PHOENIX (3TV/CBS 5) -- The Arizona Superior Court says they are seeing an influx of people seeking to have their marijuana convictions wiped off their records after the passage of Prop. 207. 

Prop. 207, which was passed last November, legalized possession and use of marijuana for adults 21 years or older in Arizona. The court says an average of 650 people per week are filing petitions in the Superior Court looking to have these convictions off their records. 

Justin Kauffman, who works at Nature's Medicines,  has had to live with the criminal cloud hanging over him since 2013, when he got busted for possession of marijuana. "It has been something that has been haunting my mind for at least eight years," said Kauffman. "Nothing I did would take that stress off my plate because it was still there, still on my record, and nothing I could do to get it off." But the time has finally come for Kauffman to clear his name.
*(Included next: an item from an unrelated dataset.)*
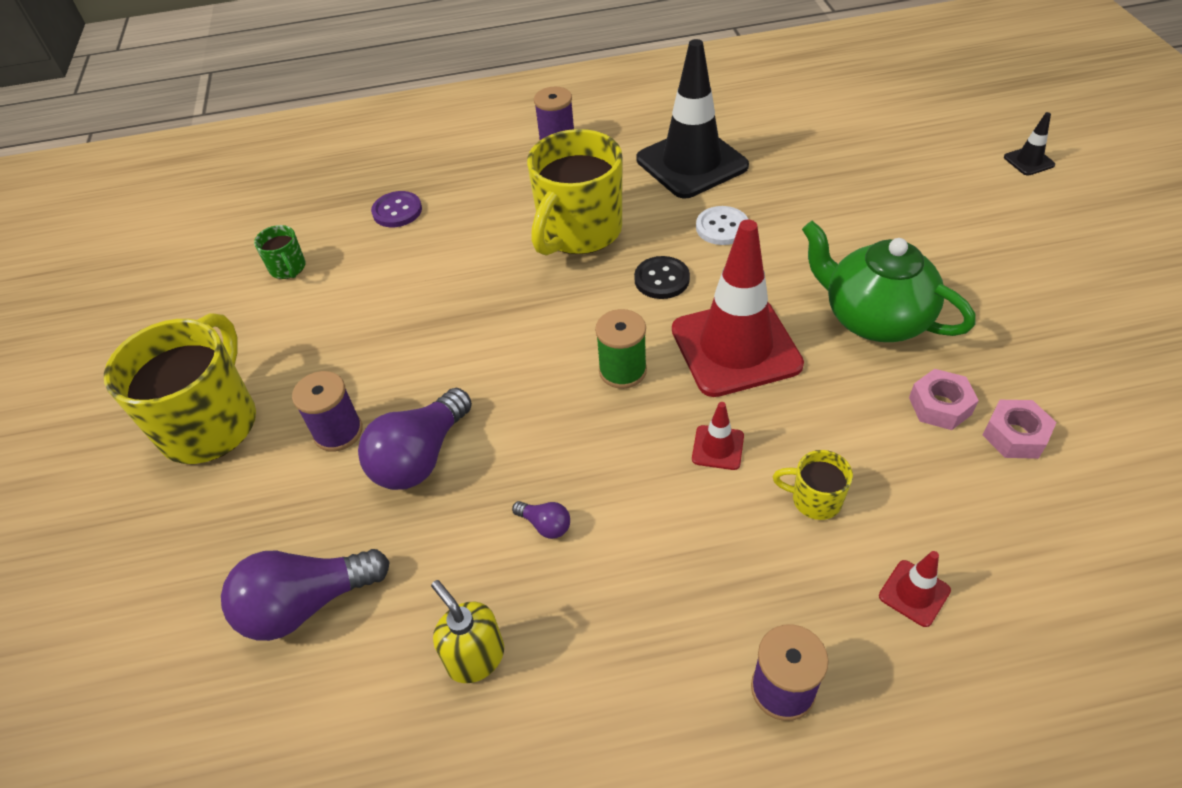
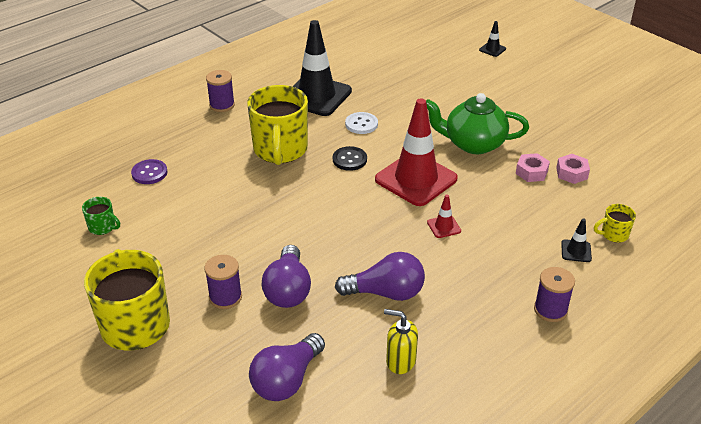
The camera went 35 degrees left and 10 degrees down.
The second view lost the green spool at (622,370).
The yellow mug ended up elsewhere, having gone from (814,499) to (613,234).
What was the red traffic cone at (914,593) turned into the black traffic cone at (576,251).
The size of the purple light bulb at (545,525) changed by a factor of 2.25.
According to the Superior Court website, those who are eligible may file if their case was resolved in the Superior Court of Maricopa County or if they want to expunge one or more of the following convictions.

The convictions include: 

  • Possessing, consuming, or transporting two and one-half ounces or less of marijuana, of with not more than twelve and one-half grams was in the forms of marijuana concentrate.
  • Possessing, transporting, cultivating, or processing not more than six marijuana plants at your primary residence for personal use.
  • Possessing, using, or transporting paraphernalia related to the cultivation, manufacture, processing, or consumption or marijuana. 

People who were arrested but not charged can file a petition, as can those who had cases resolved in Juvenile court. Those charged in a lower court can file a petition at the lower court. 

Scottsdale attorney Steven Scharboneau said that expunging these marijuana cases will lift the social and financial stigmas that past marijuana offenders have had to live with. "It's very difficult for somebody with a felony conviction or criminal conviction at all to secure housing, especially in a market like this, jobs as well," said Scharboneau. "I have some folks who have been denied for something as little as car insurance."

Since filing began, the Superior Court has granted over 3,600 petitions. If the court grants the request, the conviction, sentence and court debt will be vacated and the defendant's civil rights will be restored. A website has been set up, making it easy for most people to fill the proper forms, without needing an attorney.

Kauffman filled out his petition three weeks ago and is hoping to have his record cleared any day now. He's convinced that not having a criminal record will lead to better opportunities in the future. "It means everything to get it off my record," said Kauffman. "It changed where I see myself going in the future and how much more potential I have available."